Former Speaker Dennis Hastert is performing a legislative encore of sorts.

The Illinois Republican is making a political comeback — this time working downtown at the law firm Dickstein Shapiro.

Hastert will join Dickstein today as a senior adviser focusing on legislative and regulatory counseling. At least two of his former senior staffers are expected to join him, according to sources close to the deal.

“What attracted him to our firm, I think, is our substantial energy practice and expertise,” said Andrew Zausner, head of the firm’s lobbying practice. “He has a long-time interest in energy policy and indeed believes it’s the single most important policy issue for the next 30 years.”

The move puts Hastert, a one-time member of the Energy and Commerce Committee, back in the political limelight for the first time since he left office on Nov. 26, 2007.

Zausner does not expect Hastert, who was Speaker from the 106th to 109th Congresses, to register to lobby.
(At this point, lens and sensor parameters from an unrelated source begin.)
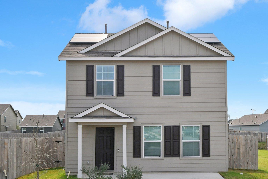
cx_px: 148
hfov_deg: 41.1
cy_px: 105
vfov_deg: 28.0
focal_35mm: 48
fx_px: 357
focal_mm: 24
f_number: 8
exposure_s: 1/2000
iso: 400
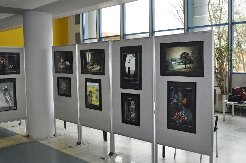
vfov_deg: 34.1
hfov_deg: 49.6
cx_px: 116
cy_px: 86
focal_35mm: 39
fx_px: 266
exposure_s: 1/125
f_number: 3.8
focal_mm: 20
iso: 720
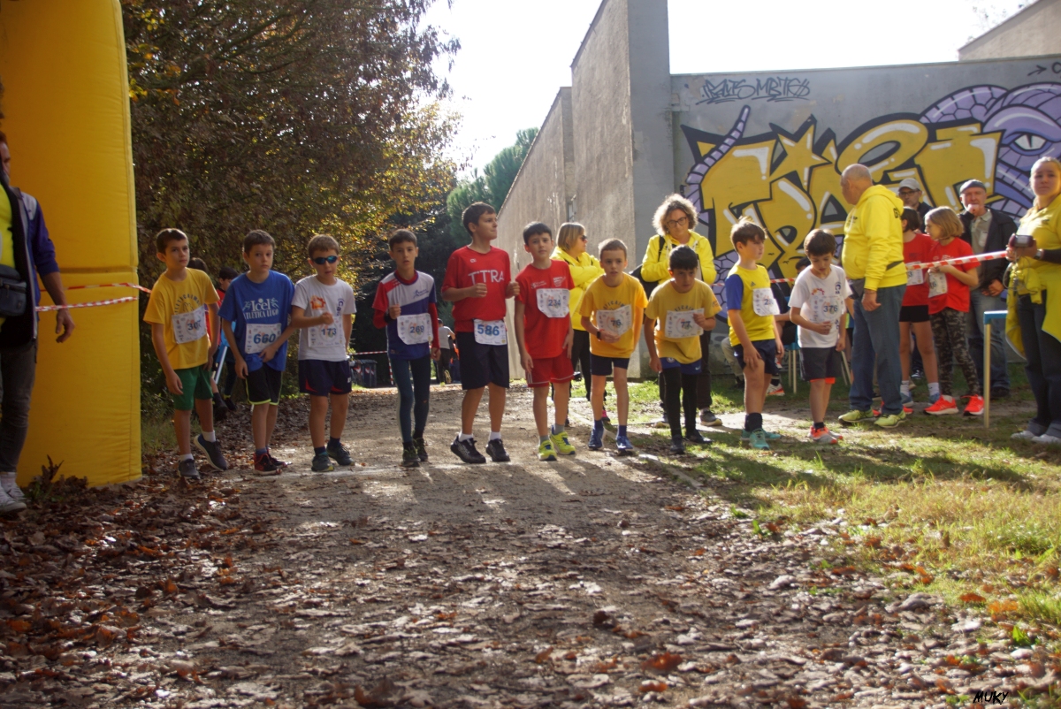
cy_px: 354
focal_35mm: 52
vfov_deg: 25.8
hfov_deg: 37.8
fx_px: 1548
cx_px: 530
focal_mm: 35
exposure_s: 1/320
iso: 160
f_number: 4.5
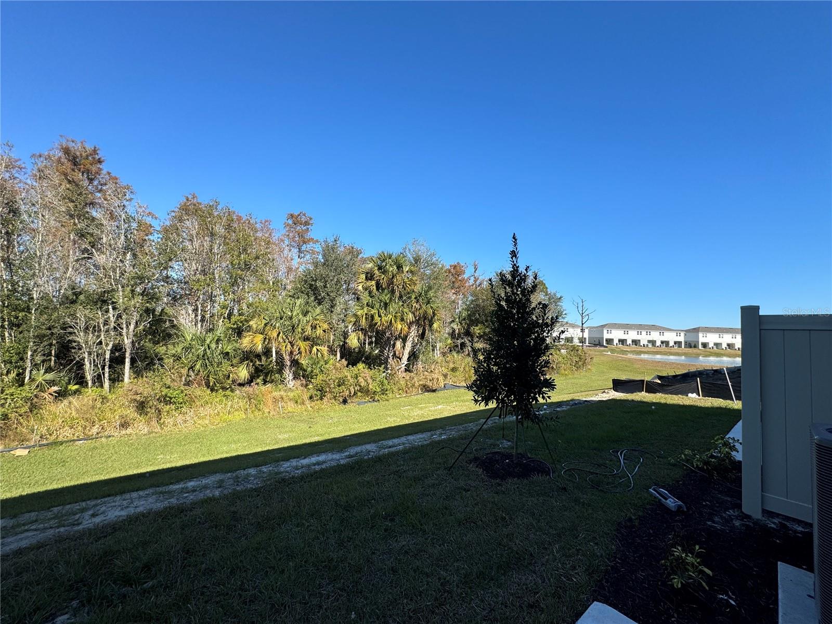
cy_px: 312
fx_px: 336
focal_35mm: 14
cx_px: 416
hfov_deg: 102.1
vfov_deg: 85.7
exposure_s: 1/1256
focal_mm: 2.22
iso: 50
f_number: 2.2
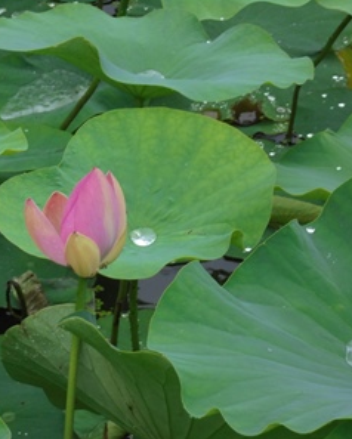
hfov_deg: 7.5
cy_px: 220
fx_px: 2667
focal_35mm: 205
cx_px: 90
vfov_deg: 9.4
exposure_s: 1/125
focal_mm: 27.6
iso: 160
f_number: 6.5
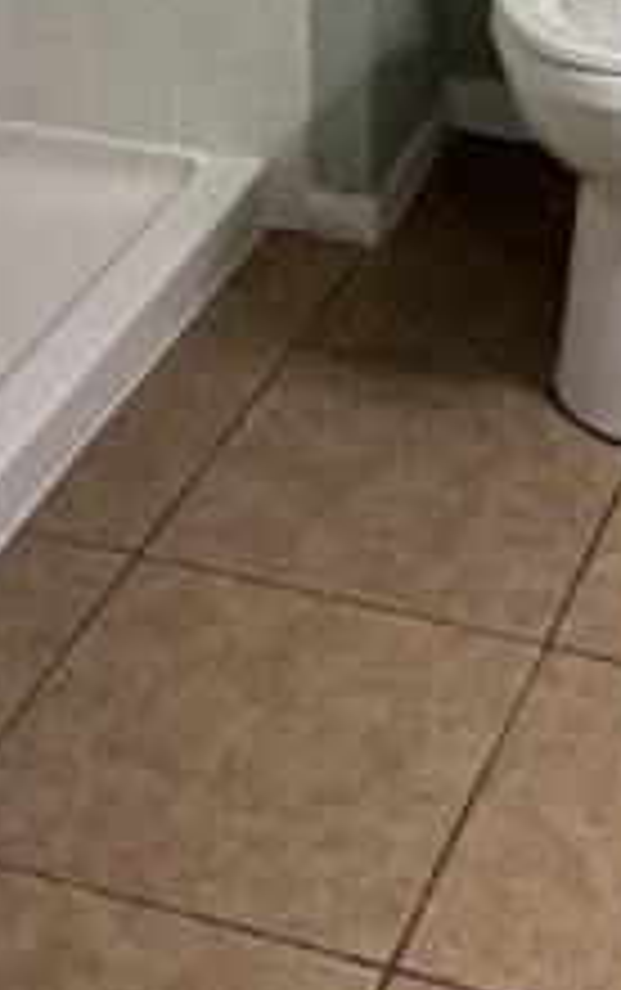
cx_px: 468
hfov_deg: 13.6
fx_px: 2593
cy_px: -418
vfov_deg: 19.3
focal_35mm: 96
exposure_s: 1/60
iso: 160
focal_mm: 5.96
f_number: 1.6
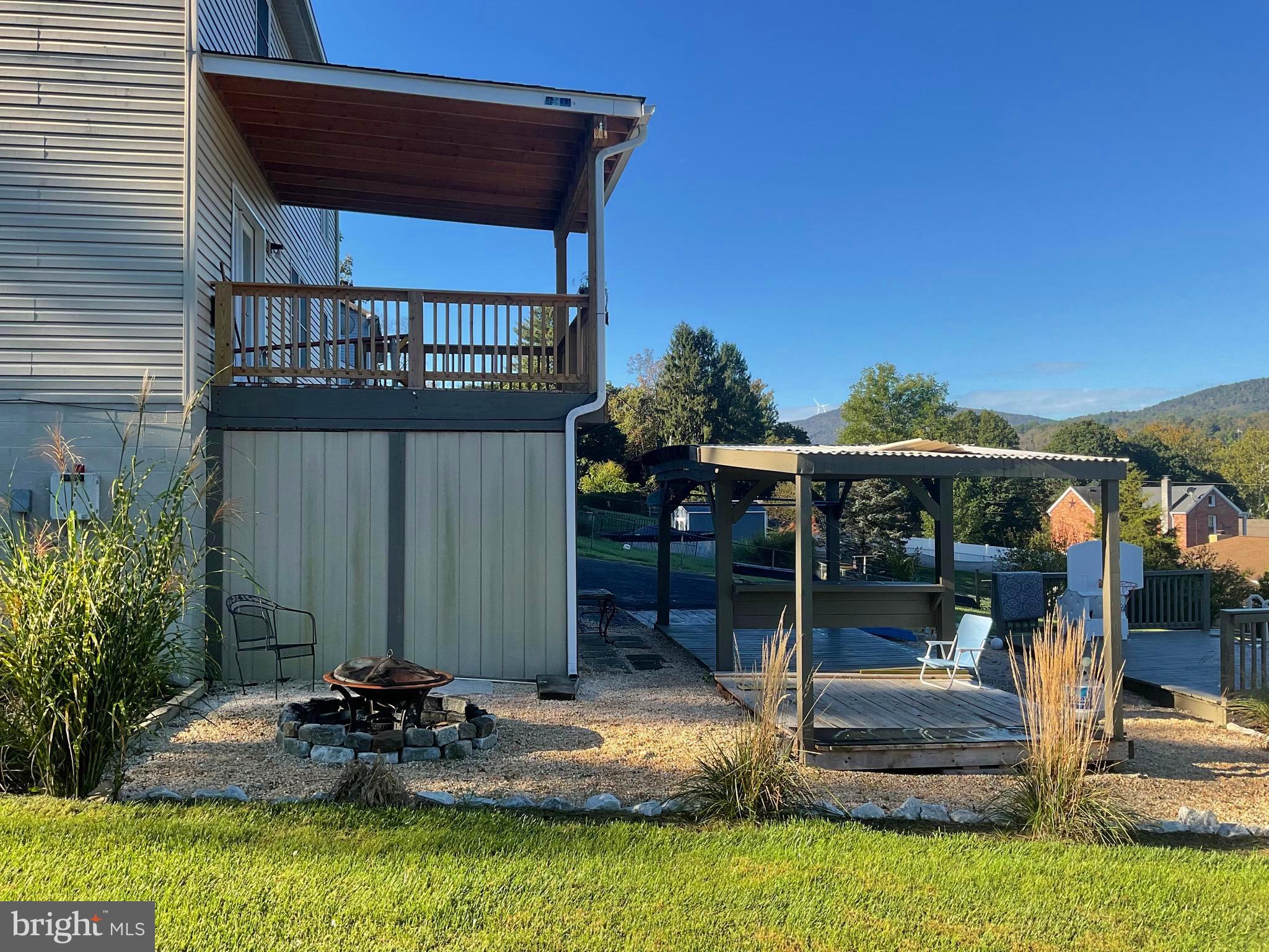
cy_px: 476
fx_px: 1063
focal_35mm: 29
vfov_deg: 48.2
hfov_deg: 61.7
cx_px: 634
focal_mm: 3
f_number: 1.8
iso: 16
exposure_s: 1/829
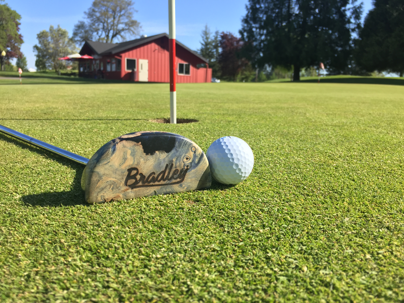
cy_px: 152
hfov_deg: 61.7
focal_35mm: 29
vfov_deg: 48.2
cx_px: 202
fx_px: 338
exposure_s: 1/1276
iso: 32
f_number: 2.2
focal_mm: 4.15
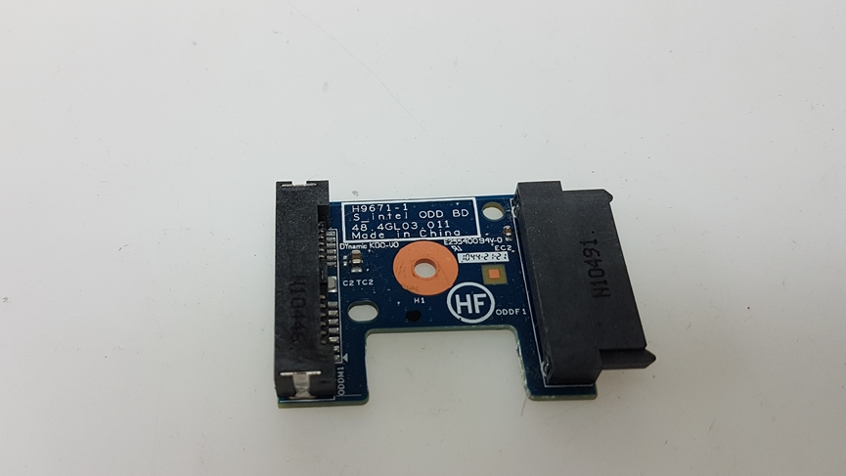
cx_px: 360
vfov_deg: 35.6
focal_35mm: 33
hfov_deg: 59.2
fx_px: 740
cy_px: 262
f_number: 1.7
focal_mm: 4.2
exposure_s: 1/100
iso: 50
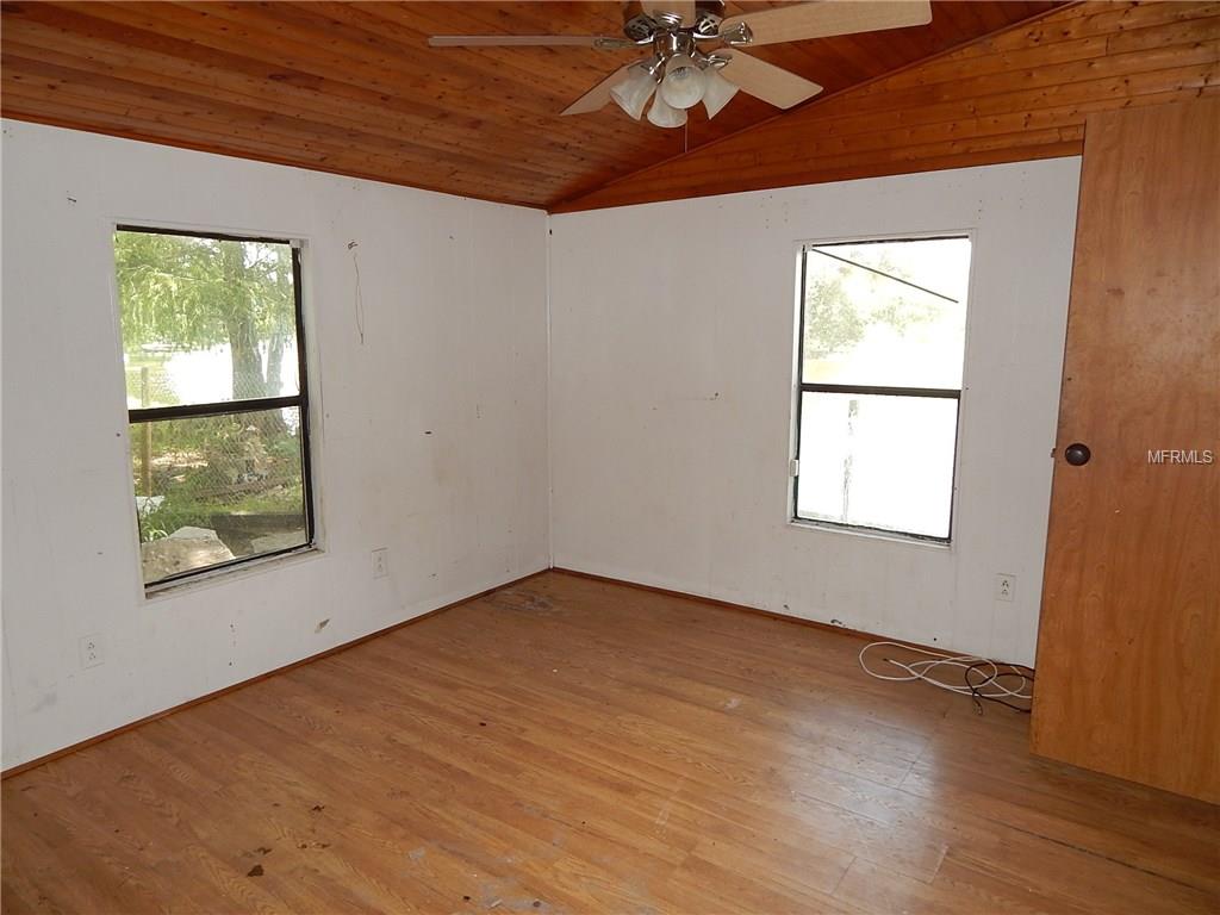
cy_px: 458
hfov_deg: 73.9
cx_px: 610
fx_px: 811
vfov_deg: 58.9
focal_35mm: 23
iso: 125
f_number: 3
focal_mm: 4
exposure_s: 1/80
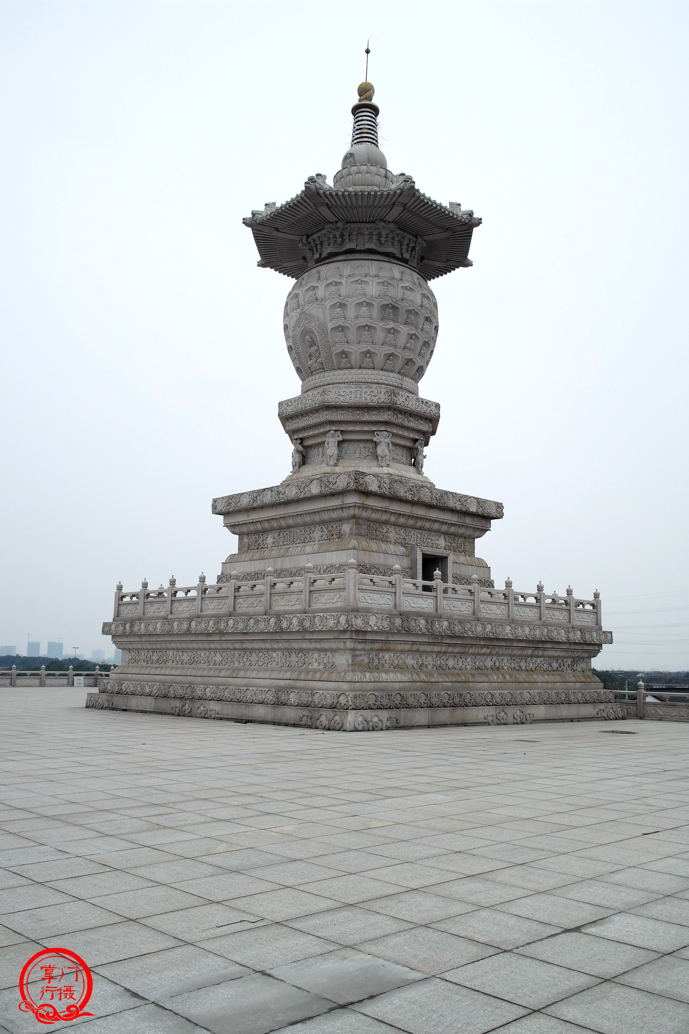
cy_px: 517
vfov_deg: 61.9
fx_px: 861
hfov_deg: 43.6
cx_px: 344
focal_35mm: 30
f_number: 5.6
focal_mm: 20
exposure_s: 1/200
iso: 100
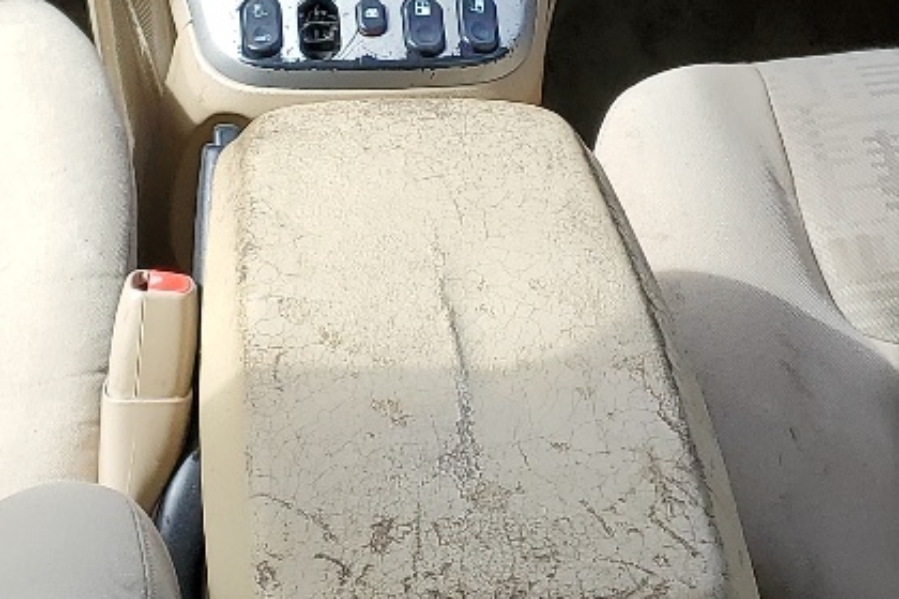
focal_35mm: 103
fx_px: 2572
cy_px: -36
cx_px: 370
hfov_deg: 19.8
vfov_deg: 13.1
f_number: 1.5
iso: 50
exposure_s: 1/556
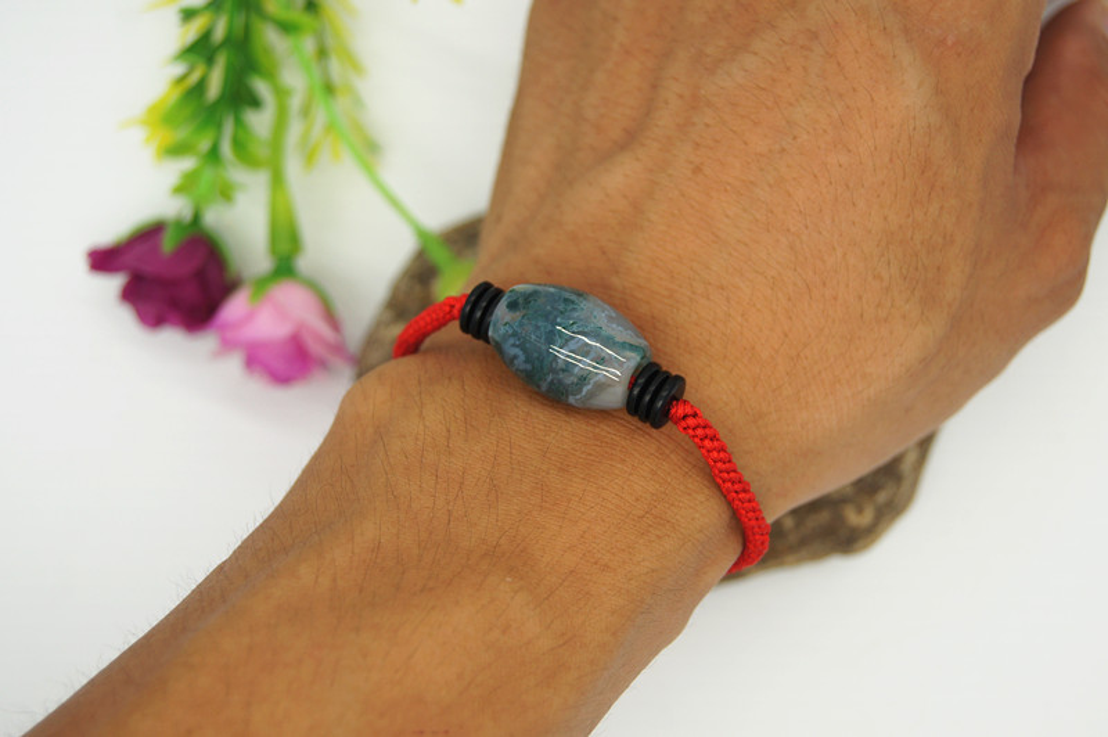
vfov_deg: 22.6
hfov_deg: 33.4
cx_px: 554
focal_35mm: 60
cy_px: 368
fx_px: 1845
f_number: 5.6
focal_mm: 40
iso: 200
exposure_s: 1/125
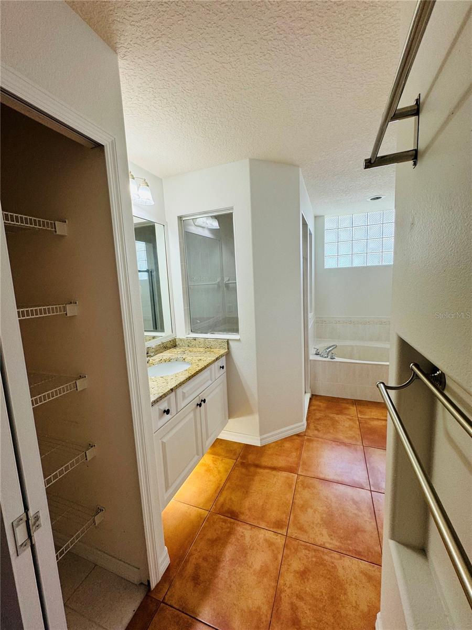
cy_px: 315
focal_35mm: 14
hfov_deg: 85.7
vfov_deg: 102.1
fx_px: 255
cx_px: 236
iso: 100
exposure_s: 1/120
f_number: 2.2
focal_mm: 2.22
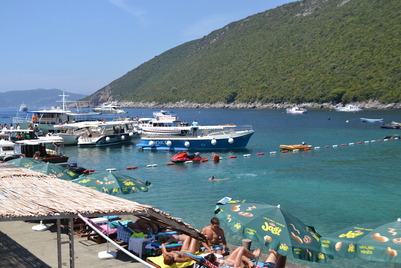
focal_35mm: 45
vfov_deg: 29.9
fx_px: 501
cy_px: 134
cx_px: 200
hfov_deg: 43.6
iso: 400
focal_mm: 30
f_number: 6.3
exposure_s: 1/1600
He will split his time equally between Washington, D.C., and Chicago.

“He’s going to be providing advice, old-fashioned strategic advice,” said Zausner, who declined to discuss which clients Hastert is likely to counsel. The firm works for a cadre of energy companies, including Peabody Energy, Covanta Energy and Delmarva Power.

The pickup, a few weeks in the making, is the second in as many months for Dickstein. The firm snagged former Maryland Rep. Albert Wynn (D) after he lost in a primary election against Donna Edwards earlier this year. Wynn’s former chief of staff, Curt Clifton, joined him at Dickstein.

The two major hires come as several firms are trying to lure retiring lawmakers.

“I think Dickstein is taking advantage of targets of opportunity and obviously doing a good job in the process of recruiting former Members,” said Ivan Adler, a recruiter at the McCormick Group who wasn’t involved in the Hastert negotiations.

Hiring lawmakers is often seen as a mixed bag by law firms and lobby shops because of their high salaries and unknown rainmaking abilities, but Dickstein has made it a practice.

Of the firm’s 19 lobbyists, former Sens. Wendell Ford (D-Ky.), Joseph Tydings (D-Md.) and Tim Hutchinson (R-Ark.) and former Rep. Stan Parris (R-Va.) all work in its regulatory practice.

Hastert is likely to earn between $500,000 and $700,000, according to recruiters and managing partners.

That high of a salary can be a drain on law firms in a tight economy if the lawmaker doesn’t produce, recruiters say.

“Whenever you are dealing with staff or Members coming without a book of business, you are taking a chance,” Adler said.

Neither Wynn nor Hastert can lobby upon joining the firm. Hastert’s one-year ban, as required by the Honest Leadership and Open Government Act of 2007, will be up at the end of November. Wynn cannot lobby until June of next year. Zausner said he expects Wynn will lobby once his ban is up.

Hastert withdrew from politics amid the Jack Abramoff lobbying scandal and the House page scandal that forced Rep. Mark Foley (R-Fla.) to retire.

Since leaving office, Hastert hasn’t been seen much in Washington. Instead, he focused his energy on Chicago’s bid to host the 2016 Olympics. He also threw his hat into GOP presidential politics, backing former Massachusetts Gov. Mitt Romney.

“It’s not surprising he’d want to get back and get working again,” said John Feehery, a former Hastert aide who operates his own consulting shop, the Feehery Group. “I think his middle name ought to be ‘Work.’”

While many of the lawmakers Hastert has strong ties with have already left Congress, lobbyists and former aides say that he remains close to plenty, including Reps. Adam Putnam (R-Calif.) and Eric Cantor (R-Va.).